Maria José Farré, scientifique coordinatrice du projet, souligne la capacité de ce dernier à anticiper les climats extrêmes «en développant des modèles pour prédire les effets à court et long terme du changement climatique sur la matière organique dissoute dans les sources d’eau potable». C’est grâce à l’innovation technologique et à la conception de nouveaux traitements qu’il sera possible de faire face à la sécheresse actuelle en Catalogne.

Pour sa part, le Centre de Recherche Écologique et d’Applications Forestières (CREAF) joue un rôle crucial dans la promotion d’une gestion durable de l’eau et du territoire. Spécialisé dans des domaines allant du changement climatique à l’identification des vulnérabilités sociales et territoriales, il pilote des initiatives pour garantir l’eau aux générations futures.

S’inspirer de solutions éprouvées ailleurs

La chercheuse du CREAF Annelies Broekman met en avant des solutions innovantes au niveau international qui pourraient être appliquées en Catalogne. Parmi celles-ci, on trouve des techniques telles que les “swales” (fossés d’infiltration), utilisées dans de nombreux pays comme le Pérou pour retenir l’eau dans le sol pendant plus longtemps. Elle mentionne également le projet “Room for the River”, une initiative visant à prévenir les inondations, à améliorer l’environnement et les conditions dans les zones riveraines, sur le modèle appliqué aux Pays-Bas.

De même, les systèmes de gouvernance pour gérer la pénurie, tels que les contrats de rivière, sont déjà appliqués en Espagne sur les rivières Matarraña en Aragon et Guadalete en Andalousie, ainsi qu’en France. Avec, notamment l’exemple de la Têt dans les Pyrénées Orientales en France.

Résoudre le problème de la sécheresse nécessitera la combinaison de différentes stratégies. Xavier Sánchez Vila, expert en hydrologie, souligne l’importance d’aborder la problématique selon diverses approches. Parmi les meilleures, la régénération : “Actuellement, environ 30% des eaux usées traitées sont régénérées. L’idée est d’augmenter considérablement cette valeur, jusqu’à 70% ou 80%. Mais pour que cela soit efficace, il faudra trouver des endroits pour stocker la partie de cette ressource régénérée” et ceux-ci pourraient être notamment des zones aquifères sur des terrains perméables permettant le captage et le stockage de l’eau.

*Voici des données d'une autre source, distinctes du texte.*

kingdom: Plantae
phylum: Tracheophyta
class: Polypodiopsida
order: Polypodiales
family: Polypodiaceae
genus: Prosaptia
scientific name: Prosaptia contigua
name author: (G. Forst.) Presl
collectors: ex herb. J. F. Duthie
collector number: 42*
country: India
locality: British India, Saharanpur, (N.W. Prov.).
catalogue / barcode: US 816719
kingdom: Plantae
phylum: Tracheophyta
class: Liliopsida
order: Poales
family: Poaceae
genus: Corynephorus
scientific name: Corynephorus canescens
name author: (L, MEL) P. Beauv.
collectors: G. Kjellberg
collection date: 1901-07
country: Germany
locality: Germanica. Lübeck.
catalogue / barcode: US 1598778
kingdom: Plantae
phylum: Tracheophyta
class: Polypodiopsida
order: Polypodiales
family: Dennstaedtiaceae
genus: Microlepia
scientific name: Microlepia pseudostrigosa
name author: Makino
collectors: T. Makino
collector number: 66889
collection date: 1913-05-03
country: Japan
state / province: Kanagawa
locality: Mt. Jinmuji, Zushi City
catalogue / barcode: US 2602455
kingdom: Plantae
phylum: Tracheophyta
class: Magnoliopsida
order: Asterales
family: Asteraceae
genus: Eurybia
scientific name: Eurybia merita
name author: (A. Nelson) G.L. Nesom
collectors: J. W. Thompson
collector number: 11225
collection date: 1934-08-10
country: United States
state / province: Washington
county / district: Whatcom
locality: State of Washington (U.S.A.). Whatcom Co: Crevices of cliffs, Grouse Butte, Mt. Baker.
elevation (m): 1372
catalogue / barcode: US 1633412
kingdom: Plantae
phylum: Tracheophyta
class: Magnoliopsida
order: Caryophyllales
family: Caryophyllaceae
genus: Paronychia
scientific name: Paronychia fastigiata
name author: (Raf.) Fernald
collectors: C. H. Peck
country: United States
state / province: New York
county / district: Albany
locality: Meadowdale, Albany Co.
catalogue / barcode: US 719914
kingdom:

Pour faire face à la pénurie d’eau, le gouvernement catalan a annoncé le 17 avril l’installation d’usines de dessalement d’eau de mer. Dès le début de l’été, douze approvisionneront le nord de la région et à partir d’octobre une usine flottante alimentera Barcelone. Elle sera capable de produire 40 000 mètres cubes/jour, couvrant 6% de la consommation quotidienne de la ville. Ce choix ne fait pas l’unanimité comme le dénonce la maire adjointe de Barcelone qui y voit une solution très provisoire qui ne résout pas grand-chose.